The problem is that the bombings are so linked together that it seems that if one was justified, so was the other. Only one person on this thread has tried to distinguish between the two bombings other than myself (or so I think, apologies to anyone I missed). Also, as someone mentioned, our American history classes teach a lot of misleading facts. The government controlled public discourse on the bombings for a good deal of time until things became assumed. There was a time when the effect of radiation was heavily disputed---this was a tactic to make the atomic bomb seem coventional, to link it to the justification of the firebombings.
The death estimate that Truman referred to often kept rising till his death, there's a reason for that. It's high time we at least rethought our assumptions on this issue. Too much Cold War propaganda has been asserted as truth. Look, Hiroshima and/or Nagasaki may be justified, but it's really good to see it debated before that conclusion is made. This thread rocks.

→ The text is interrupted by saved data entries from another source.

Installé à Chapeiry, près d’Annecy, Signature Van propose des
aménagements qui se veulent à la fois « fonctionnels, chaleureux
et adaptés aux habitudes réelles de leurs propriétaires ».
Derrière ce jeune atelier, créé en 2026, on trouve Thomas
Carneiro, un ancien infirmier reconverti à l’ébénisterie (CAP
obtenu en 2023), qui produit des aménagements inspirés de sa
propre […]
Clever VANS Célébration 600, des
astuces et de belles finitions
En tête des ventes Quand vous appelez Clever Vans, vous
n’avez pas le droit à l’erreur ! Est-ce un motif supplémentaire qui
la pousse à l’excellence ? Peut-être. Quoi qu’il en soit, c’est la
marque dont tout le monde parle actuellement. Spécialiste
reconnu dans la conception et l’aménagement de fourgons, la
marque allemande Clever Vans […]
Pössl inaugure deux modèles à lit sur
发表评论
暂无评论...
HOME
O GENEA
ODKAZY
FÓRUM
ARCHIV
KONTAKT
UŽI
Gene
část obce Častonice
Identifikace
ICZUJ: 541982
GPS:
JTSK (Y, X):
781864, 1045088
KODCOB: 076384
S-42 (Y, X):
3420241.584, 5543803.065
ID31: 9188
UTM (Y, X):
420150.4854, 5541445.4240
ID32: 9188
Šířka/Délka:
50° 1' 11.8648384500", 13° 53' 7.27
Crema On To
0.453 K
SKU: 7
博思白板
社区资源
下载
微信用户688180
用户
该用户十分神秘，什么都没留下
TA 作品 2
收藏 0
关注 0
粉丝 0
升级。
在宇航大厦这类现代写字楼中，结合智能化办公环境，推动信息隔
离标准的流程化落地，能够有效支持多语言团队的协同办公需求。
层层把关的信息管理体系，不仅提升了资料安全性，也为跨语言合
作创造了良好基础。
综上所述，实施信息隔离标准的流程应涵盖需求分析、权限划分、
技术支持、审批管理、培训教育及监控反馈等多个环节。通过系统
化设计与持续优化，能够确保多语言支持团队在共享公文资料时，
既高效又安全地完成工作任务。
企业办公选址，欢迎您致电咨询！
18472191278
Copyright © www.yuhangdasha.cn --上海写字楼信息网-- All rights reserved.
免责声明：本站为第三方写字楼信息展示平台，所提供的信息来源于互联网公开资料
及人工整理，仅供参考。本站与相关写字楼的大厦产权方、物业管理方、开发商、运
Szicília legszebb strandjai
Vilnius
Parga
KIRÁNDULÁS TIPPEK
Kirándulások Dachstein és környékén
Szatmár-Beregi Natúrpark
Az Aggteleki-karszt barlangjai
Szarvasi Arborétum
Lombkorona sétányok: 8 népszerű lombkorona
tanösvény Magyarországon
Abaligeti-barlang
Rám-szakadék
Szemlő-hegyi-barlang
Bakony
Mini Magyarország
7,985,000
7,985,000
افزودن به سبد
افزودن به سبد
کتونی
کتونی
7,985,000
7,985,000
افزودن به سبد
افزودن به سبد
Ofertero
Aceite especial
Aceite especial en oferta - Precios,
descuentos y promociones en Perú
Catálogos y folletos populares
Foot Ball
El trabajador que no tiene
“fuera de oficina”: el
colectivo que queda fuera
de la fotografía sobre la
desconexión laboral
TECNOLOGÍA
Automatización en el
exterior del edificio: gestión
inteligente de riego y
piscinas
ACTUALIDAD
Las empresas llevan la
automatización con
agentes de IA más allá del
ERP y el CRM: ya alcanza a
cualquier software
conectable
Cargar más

Aside from the fact that I think revenge is a slippery slope when hate of the Japanese and wish to preserve peace by fighting a dangerous enemy is blurred... we sure got those damn japs when we burned the flesh of children and locked up the spies on our own territory, etc.
But it's interesting you use that example. There's a lot of interesting analysis related to how FDR provoked Pearl Harbor, awakening a sleeping giant... eh? I'd rather save that debate for another time though. I work in the morning.